▶ [Supplied data]:
+--
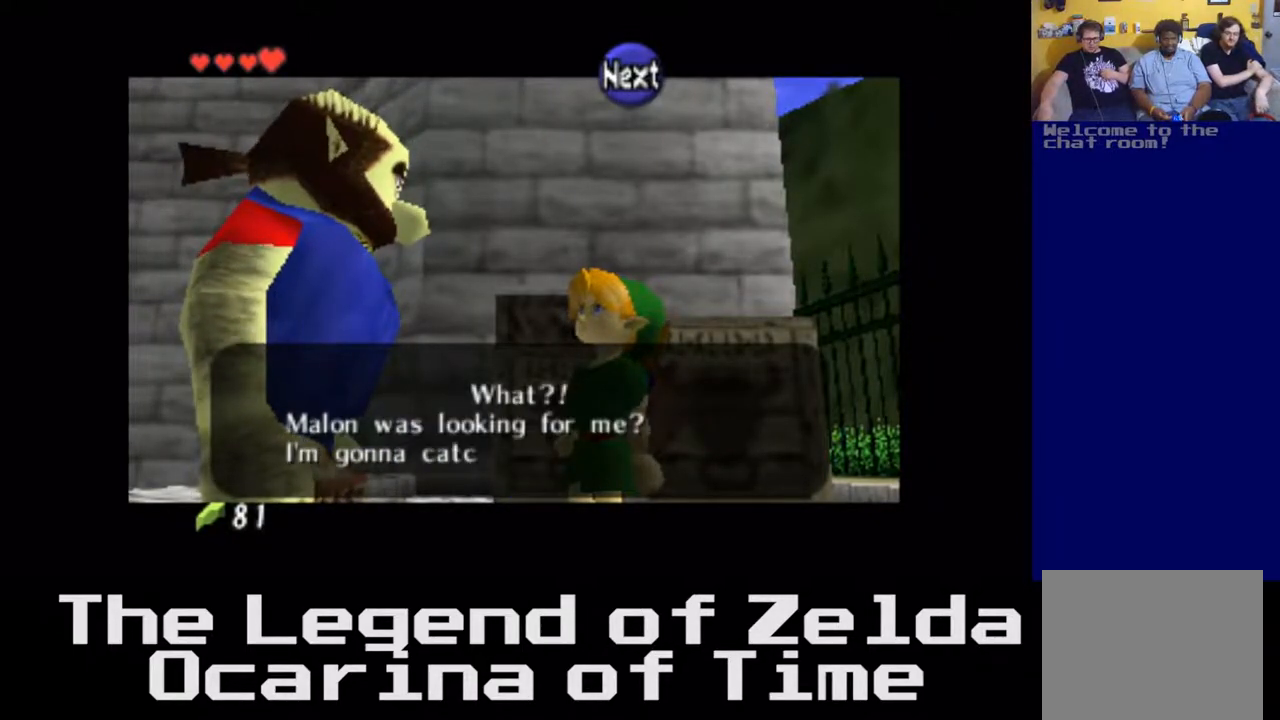
{"buttons": [], "left_stick": "center", "right_stick": "center", "events": []}
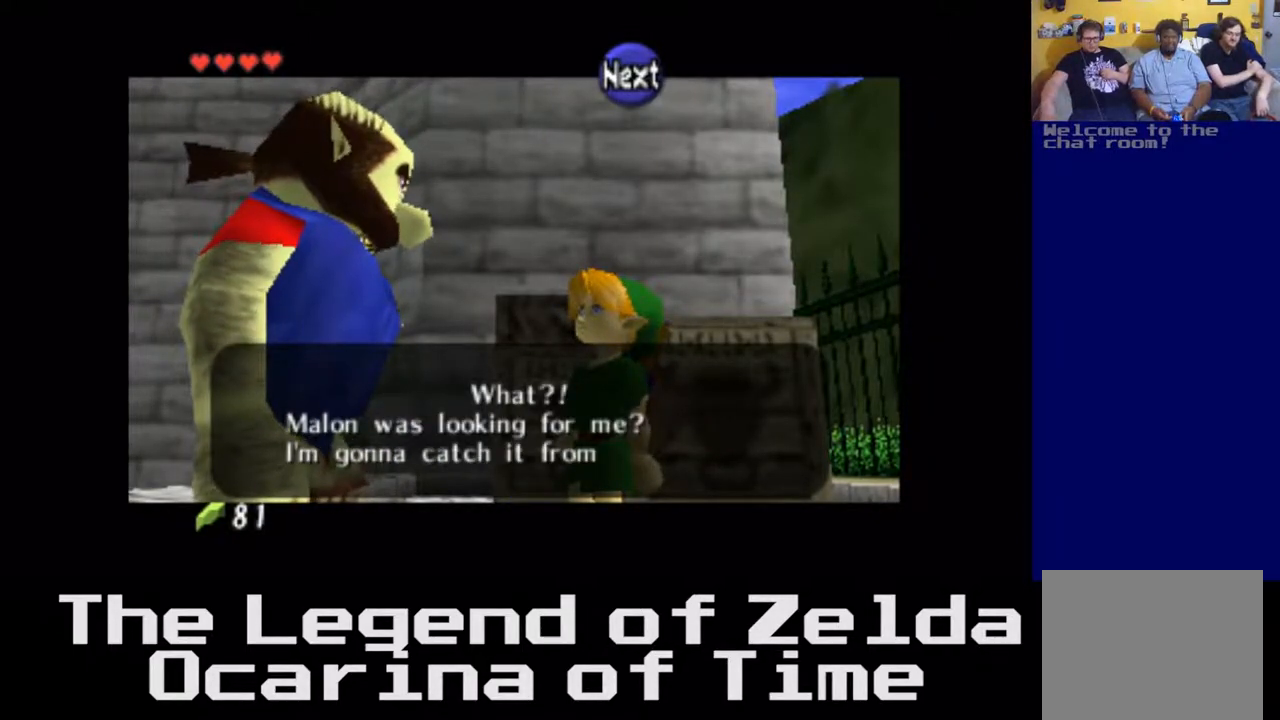
{"buttons": [], "left_stick": "center", "right_stick": "center", "events": []}
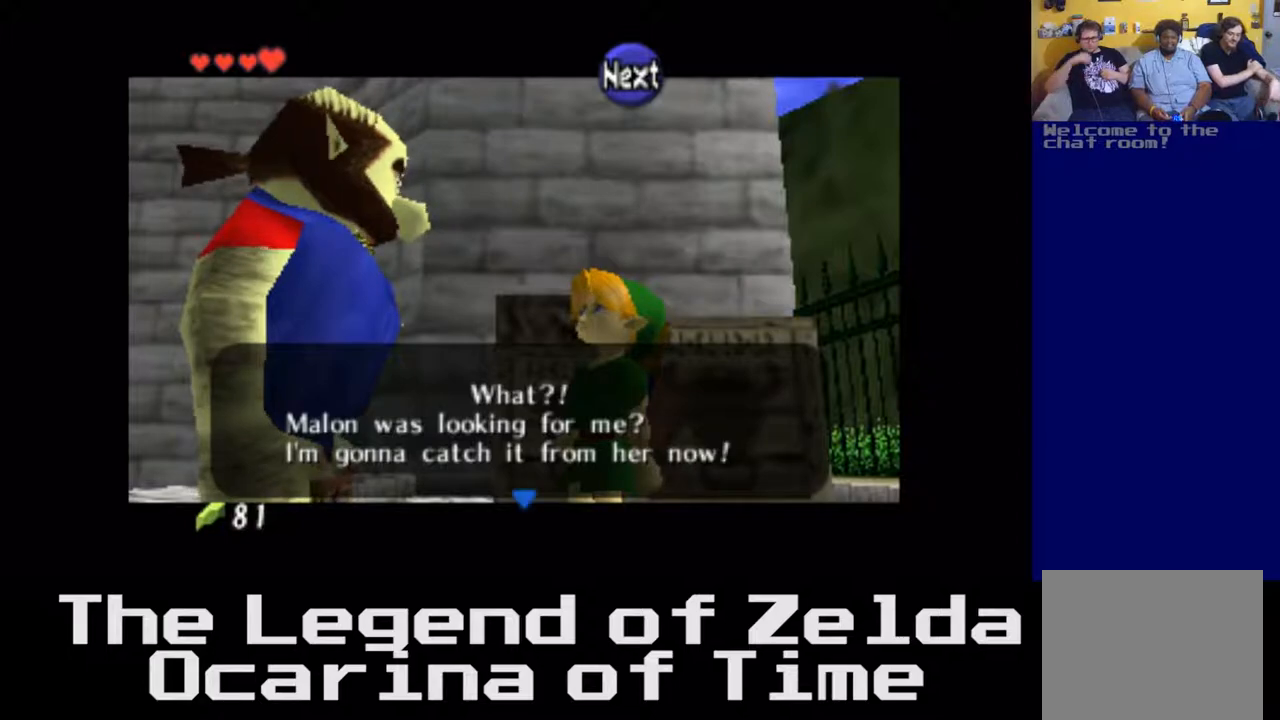
{"buttons": ["A"], "left_stick": "center", "right_stick": "center", "events": [[283, "A", "down"]]}
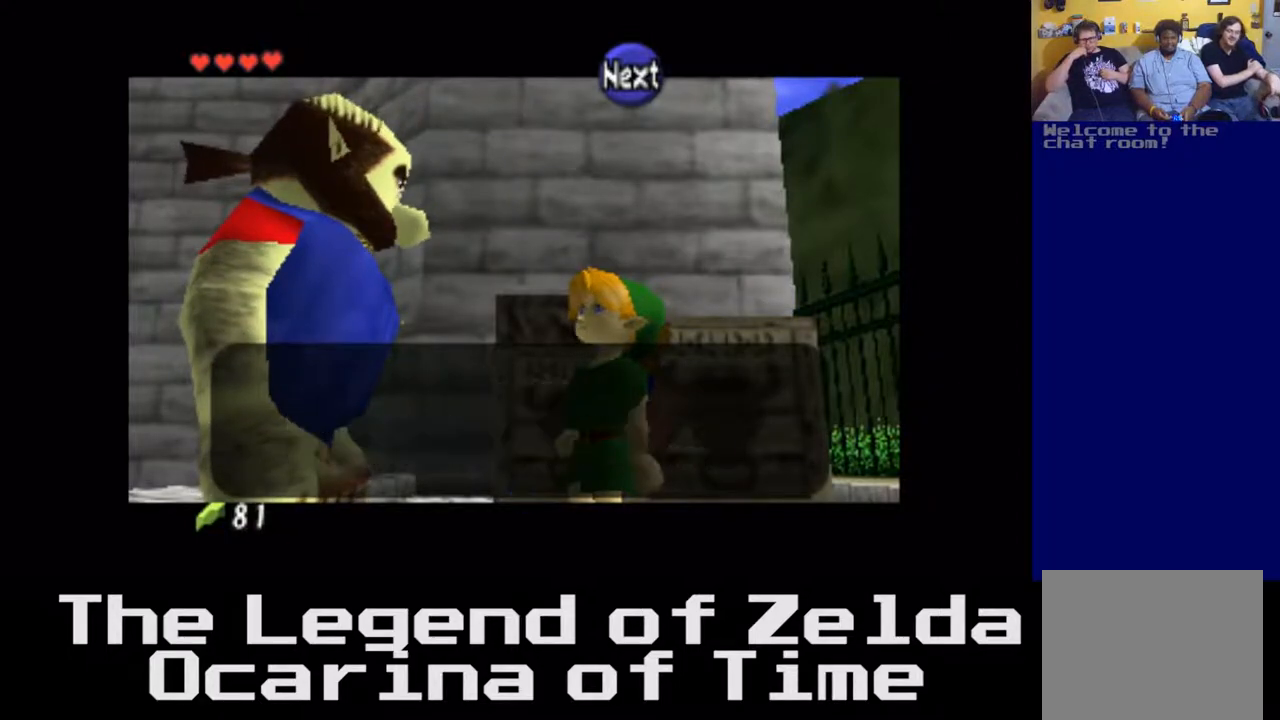
{"buttons": [], "left_stick": "center", "right_stick": "center", "events": [[17, "A", "up"]]}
+--
▶ [What you have to do]:
Transcribe each line above verbatim, with the pictures left out.

▶ [Your response]:
{"buttons": [], "left_stick": "center", "right_stick": "center", "events": []}
{"buttons": [], "left_stick": "center", "right_stick": "center", "events": []}
{"buttons": ["A"], "left_stick": "center", "right_stick": "center", "events": [[283, "A", "down"]]}
{"buttons": [], "left_stick": "center", "right_stick": "center", "events": [[17, "A", "up"]]}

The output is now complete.